British colonial rule had a tremendous impact on all sections of Indian society. When the British conquered India and colonised its economy they faced stiff resistance from the people. There were a series of civil rebellions. These rebellions were led by rulers who were deposed by the Britishers, ex-officials of the conquered Indian states, impoverished zamindars and poligars.
It brought together people having different ethnic, religious and class background against the British rule.
Causes of Popular Resistance Movements
People resist when they feel that their rights are being taken away. That means all resistance movements started against some form of exploitation. British rule whose policies had undermined rights, status and economic position of Indians symbolised this exploitation.

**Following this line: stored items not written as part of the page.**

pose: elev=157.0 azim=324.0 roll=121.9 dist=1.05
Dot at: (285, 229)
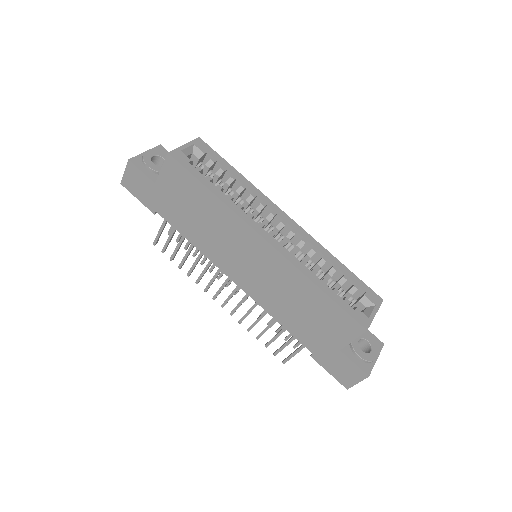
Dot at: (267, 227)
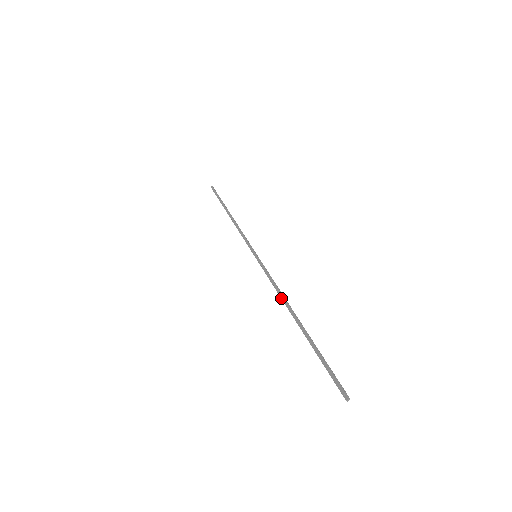
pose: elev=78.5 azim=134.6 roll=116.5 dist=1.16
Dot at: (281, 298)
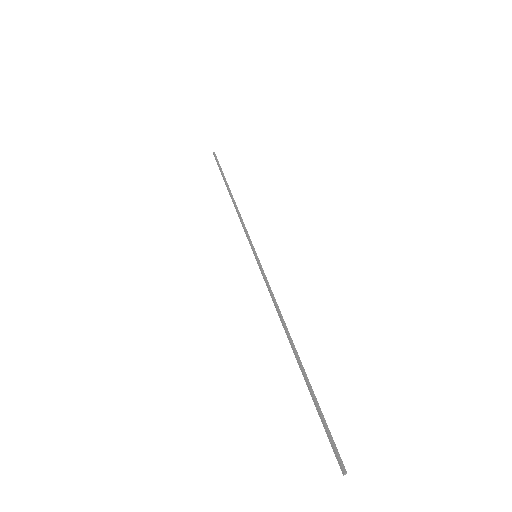
Dot at: (280, 320)
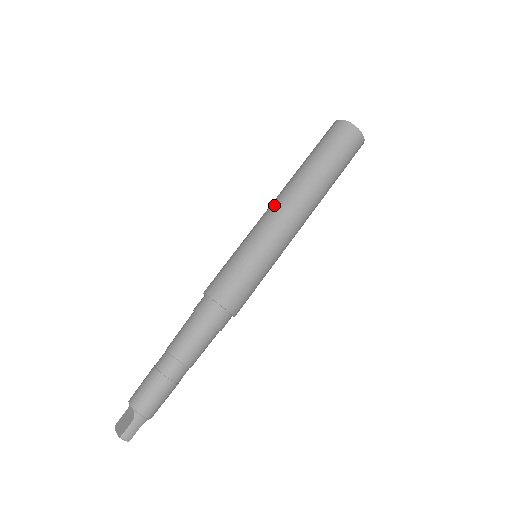
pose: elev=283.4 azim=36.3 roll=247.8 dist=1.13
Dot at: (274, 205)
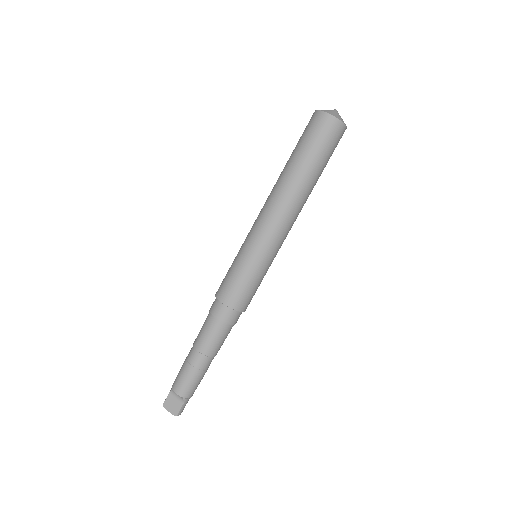
Dot at: (274, 215)
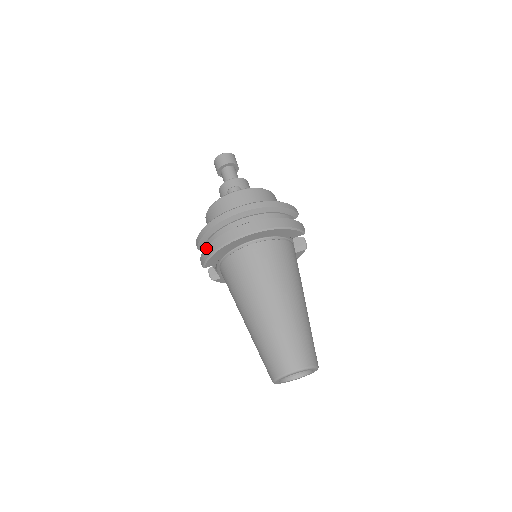
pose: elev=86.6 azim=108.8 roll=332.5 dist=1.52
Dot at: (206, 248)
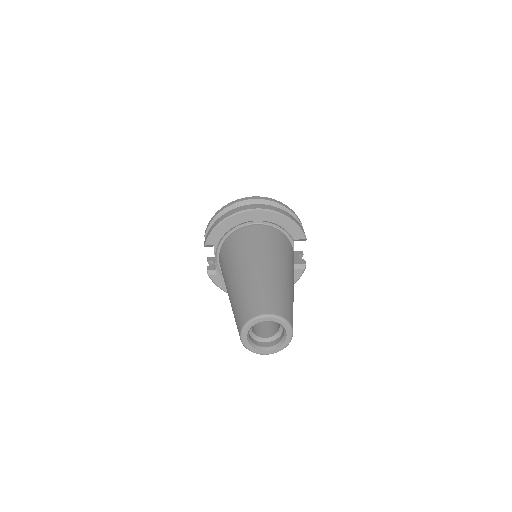
Dot at: (213, 224)
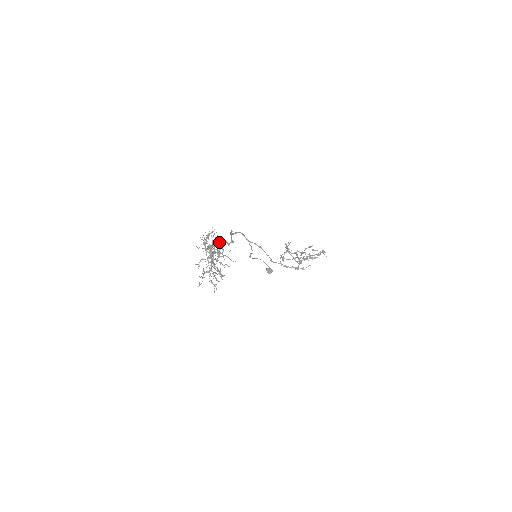
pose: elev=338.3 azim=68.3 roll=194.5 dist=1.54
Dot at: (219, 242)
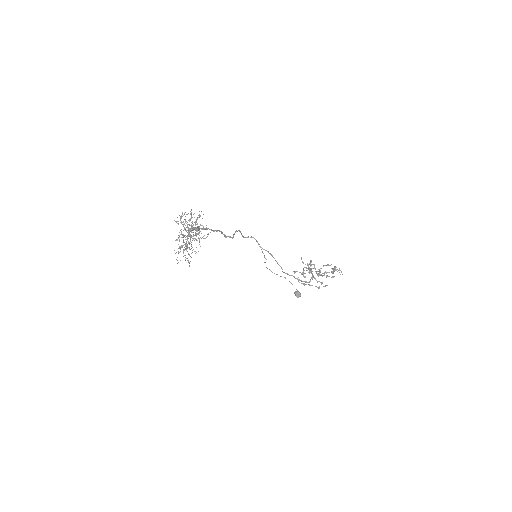
Dot at: (212, 230)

The protest and resistance was mainly offered by the displaced ruling classes, peasantry and tribals. For example, when Warren Hastings attacked Banaras and imprisoned King Chet Singh to fulfill his unjustified demand of money and army, the people of Banaras rebelled. In Madras Presidency, Poligars rebelled, when the British tried to snatch away their military and land rights.
Interference in religious practices was another cause of these popular rebellions. Often these revolts were anti-Christian. This was due to the socio-religious reforms introduced by the British which were unacceptable to the people.

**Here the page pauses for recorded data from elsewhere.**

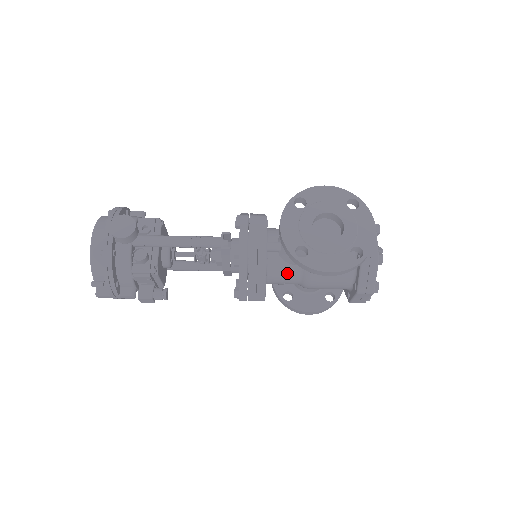
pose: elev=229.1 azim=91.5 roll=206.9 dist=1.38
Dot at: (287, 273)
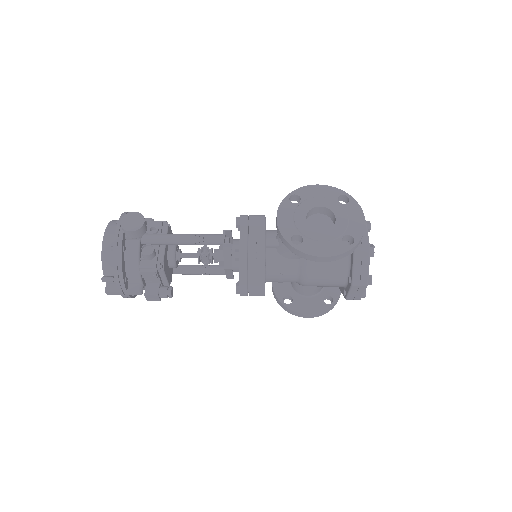
Dot at: (285, 268)
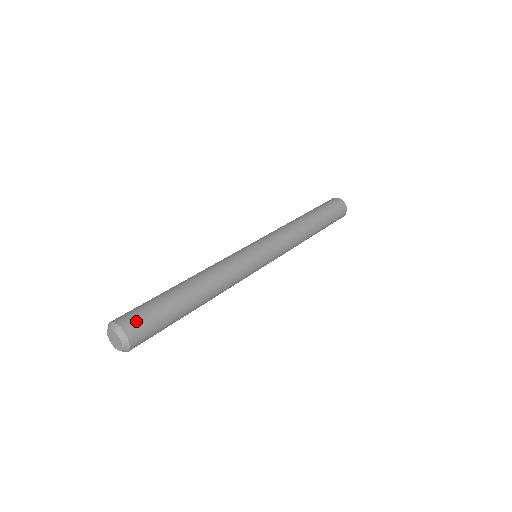
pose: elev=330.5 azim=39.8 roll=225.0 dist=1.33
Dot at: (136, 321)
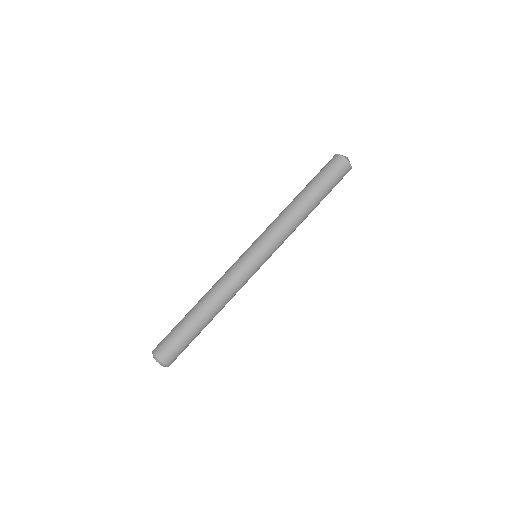
Dot at: (165, 351)
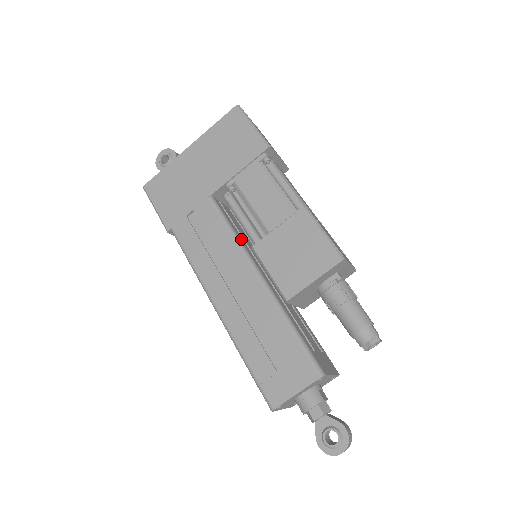
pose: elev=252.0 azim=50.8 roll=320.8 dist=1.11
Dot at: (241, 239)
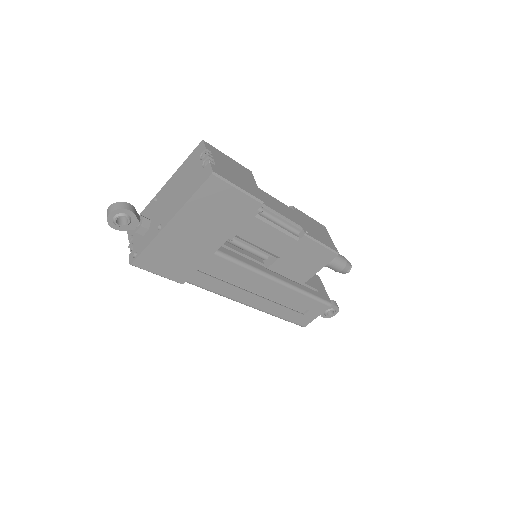
Dot at: (252, 264)
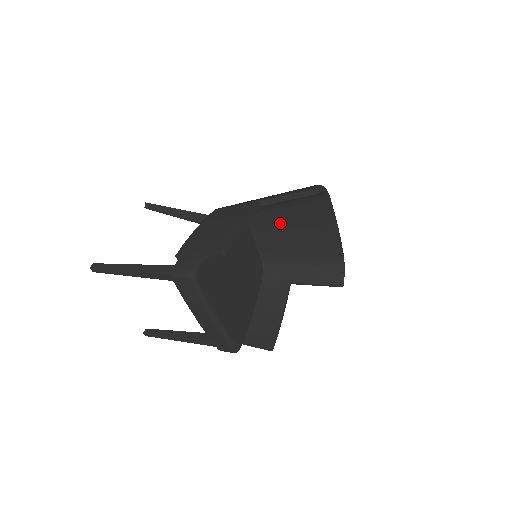
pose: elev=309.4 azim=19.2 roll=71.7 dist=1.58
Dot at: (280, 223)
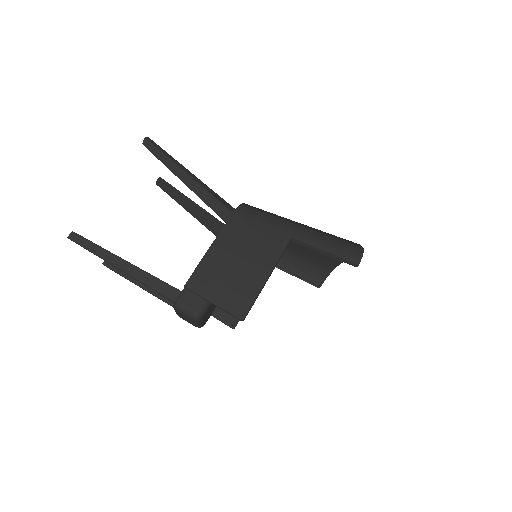
Dot at: occluded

In some other rebellions, difference between the religion of the ruler and exploited classes became the immediate cause for the rebellion. This happened in Mappila Rebellion of Malabar region. Here the Muslim peasantry fought against the Hindu landlords and moneylenders.

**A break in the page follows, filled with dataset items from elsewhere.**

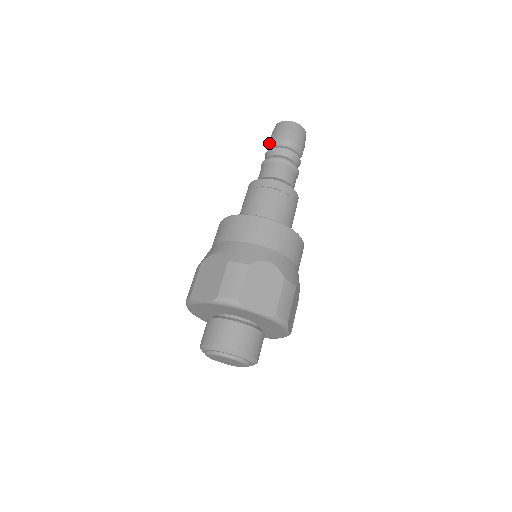
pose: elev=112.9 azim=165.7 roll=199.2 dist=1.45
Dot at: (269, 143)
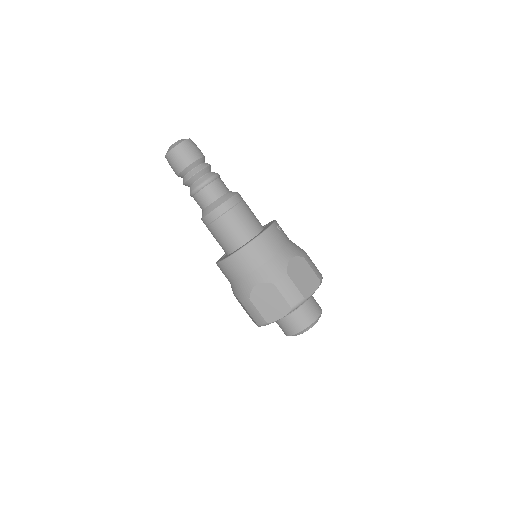
Dot at: occluded
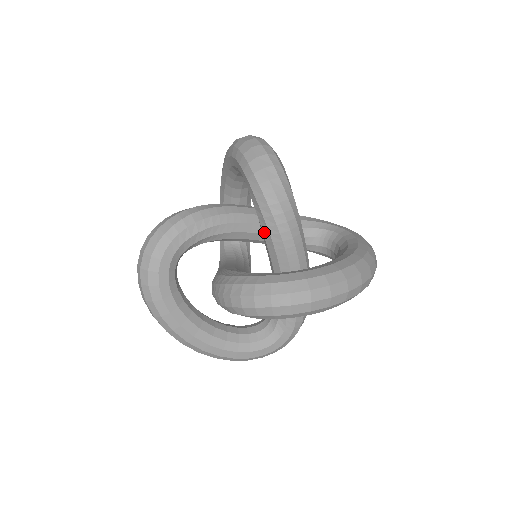
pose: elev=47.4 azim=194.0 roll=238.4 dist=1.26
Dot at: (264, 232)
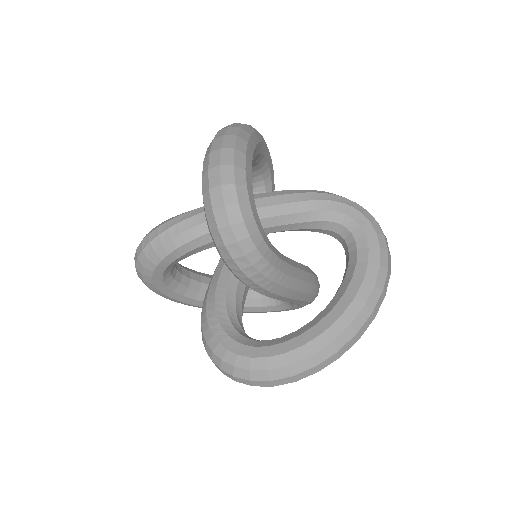
Dot at: occluded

Nature of Popular Resistance Movements
Violence and plunder were the two most popular tools used by the rebels to express their resistance against their oppressors. Lower and exploited classes often attacked their exploiters. They were the Britishers or the zamindars or the revenue collecting officials, wealthy groups and individuals. Santhal Rebellion saw mass scale violence where account books of moneylenders and government buildings were burnt and their exploiters punished.
The purpose of land systems was to extract as much money as possible from the peasants and tribal people. This caused so much unrest among the peasants and the tribals that they started expressing their resentment against the British.
These popular resistance movements aimed at restoration of old structures and relations which had been done away with by the British. Each social group had its own reasons to raise its voice against the colonial powers. For example, displaced zamindars and rulers wanted to regain their land and estates. Similarly, the tribal groups rebelled because they did not want the traders and moneylenders to interfere in their lives.